В самом выборе Кирсанова, этого несчастного, вечно подозреваемого советской властью в формализме бегуна впереди революции, — нет ли в этом выборе ноты ностальгии? Кирсанов же был искренне идейный. Разве тянет у Кибирова на идейность обывательщина 1995-го, уже без тоталитаризма, года? Этот «пенсионер»? Не насмешка ли над идеалом обывателя приведение того к «ивушке плакучей и цветной капусте»? К растительной жизни?
Можно сказать, что это безыдеальный постмодернист Кибиров сочинил. Надо всем смеётся, мол, и никакой идеал для него не идеал.
Но, опять же.
Кончает-то он ого чем: радугой Завета и дальним громом по поводу горестного лета. Серьёзно. О радуге над заскорузлой Шиферной забыто.

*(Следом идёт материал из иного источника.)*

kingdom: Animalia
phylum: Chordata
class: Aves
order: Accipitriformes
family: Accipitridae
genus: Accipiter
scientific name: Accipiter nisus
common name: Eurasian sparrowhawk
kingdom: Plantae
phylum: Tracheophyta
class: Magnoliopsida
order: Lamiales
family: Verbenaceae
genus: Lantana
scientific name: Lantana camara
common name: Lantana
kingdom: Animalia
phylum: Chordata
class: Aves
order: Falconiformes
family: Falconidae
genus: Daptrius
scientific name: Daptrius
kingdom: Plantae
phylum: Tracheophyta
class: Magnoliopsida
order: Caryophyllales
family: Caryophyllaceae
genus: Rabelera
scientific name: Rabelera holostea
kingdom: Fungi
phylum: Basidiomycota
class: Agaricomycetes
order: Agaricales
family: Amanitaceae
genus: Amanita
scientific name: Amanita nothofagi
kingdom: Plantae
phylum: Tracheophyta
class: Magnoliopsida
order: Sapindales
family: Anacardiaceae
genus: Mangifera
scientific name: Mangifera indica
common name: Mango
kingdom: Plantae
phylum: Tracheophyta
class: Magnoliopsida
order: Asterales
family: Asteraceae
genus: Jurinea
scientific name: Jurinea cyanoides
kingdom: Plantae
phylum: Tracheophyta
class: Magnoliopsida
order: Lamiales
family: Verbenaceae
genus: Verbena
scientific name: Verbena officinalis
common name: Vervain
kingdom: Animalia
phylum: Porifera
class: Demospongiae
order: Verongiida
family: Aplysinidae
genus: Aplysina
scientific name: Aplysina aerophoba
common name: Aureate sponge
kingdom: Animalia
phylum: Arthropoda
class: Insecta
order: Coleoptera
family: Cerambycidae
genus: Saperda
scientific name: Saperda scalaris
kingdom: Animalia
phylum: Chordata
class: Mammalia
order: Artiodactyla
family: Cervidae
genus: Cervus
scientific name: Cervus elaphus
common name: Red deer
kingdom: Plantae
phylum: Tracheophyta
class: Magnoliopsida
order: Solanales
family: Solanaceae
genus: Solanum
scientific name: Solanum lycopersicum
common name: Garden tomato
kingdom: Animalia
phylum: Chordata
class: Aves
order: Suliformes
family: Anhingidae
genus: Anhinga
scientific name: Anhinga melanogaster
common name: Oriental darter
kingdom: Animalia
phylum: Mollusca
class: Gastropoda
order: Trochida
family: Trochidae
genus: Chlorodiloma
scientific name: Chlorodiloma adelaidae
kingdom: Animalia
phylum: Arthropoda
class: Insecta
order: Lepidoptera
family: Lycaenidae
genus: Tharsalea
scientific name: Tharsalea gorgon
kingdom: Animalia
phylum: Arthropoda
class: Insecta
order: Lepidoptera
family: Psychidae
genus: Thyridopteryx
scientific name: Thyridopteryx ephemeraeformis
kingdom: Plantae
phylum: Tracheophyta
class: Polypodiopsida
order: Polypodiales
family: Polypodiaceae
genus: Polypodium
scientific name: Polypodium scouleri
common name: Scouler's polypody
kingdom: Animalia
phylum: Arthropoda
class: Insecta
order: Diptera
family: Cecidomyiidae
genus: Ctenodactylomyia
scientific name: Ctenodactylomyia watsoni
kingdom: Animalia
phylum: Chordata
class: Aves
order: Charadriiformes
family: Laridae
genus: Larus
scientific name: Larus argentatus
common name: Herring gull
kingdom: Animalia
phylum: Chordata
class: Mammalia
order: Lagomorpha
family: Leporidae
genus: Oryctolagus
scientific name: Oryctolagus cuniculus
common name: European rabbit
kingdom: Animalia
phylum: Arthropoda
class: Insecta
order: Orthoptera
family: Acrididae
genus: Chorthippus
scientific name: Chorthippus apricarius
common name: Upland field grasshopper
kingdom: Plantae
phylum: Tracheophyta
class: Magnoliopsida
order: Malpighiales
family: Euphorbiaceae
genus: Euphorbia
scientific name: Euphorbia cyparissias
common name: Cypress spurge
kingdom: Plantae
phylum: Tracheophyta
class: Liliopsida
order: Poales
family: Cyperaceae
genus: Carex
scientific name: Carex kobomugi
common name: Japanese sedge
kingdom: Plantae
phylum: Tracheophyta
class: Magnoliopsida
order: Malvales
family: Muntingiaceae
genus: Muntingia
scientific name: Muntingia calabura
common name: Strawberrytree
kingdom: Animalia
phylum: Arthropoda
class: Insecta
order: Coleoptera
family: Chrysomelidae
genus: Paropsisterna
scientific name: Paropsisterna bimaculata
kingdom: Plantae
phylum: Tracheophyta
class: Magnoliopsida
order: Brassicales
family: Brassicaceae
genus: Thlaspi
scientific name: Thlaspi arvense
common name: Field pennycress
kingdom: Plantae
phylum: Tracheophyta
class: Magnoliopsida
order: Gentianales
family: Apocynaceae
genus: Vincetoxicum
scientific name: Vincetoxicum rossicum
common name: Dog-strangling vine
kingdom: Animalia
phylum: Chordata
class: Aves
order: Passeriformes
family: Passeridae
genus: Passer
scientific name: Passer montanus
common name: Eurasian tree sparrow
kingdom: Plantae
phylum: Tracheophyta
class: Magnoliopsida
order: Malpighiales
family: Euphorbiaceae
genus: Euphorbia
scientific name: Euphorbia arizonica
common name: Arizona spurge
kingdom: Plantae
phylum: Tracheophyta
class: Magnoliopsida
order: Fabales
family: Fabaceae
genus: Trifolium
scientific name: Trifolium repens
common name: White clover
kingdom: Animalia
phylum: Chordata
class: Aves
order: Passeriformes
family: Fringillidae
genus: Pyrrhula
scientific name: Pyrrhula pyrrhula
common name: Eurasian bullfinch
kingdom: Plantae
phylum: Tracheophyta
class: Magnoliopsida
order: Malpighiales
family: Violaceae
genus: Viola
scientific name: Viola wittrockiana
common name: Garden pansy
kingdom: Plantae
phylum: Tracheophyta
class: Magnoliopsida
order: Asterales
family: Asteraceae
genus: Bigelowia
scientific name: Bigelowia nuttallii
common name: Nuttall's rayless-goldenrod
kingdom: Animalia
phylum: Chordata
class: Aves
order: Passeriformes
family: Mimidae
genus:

То есть тут таки странность – ностальгия по страстно идейному не лживо советскому времени. У которого был свой Абсолют – коммунизм. Равносильный христианскому раю, только на земле.
Получается, что, по крайней мере, Кибиров второго периода творчества имеет – неведомо своему сознанию – подсознательный идеал типа благого для всех сверхбудущего.
Случилась та редкость в истории искусства, когда неприкладное искусство ещё раз прорвалось сквозь требование жизни – реставрированного капитализма – приложить искусство к идеалу мещанства, Личной Пользы, столь естественных этому капитализму.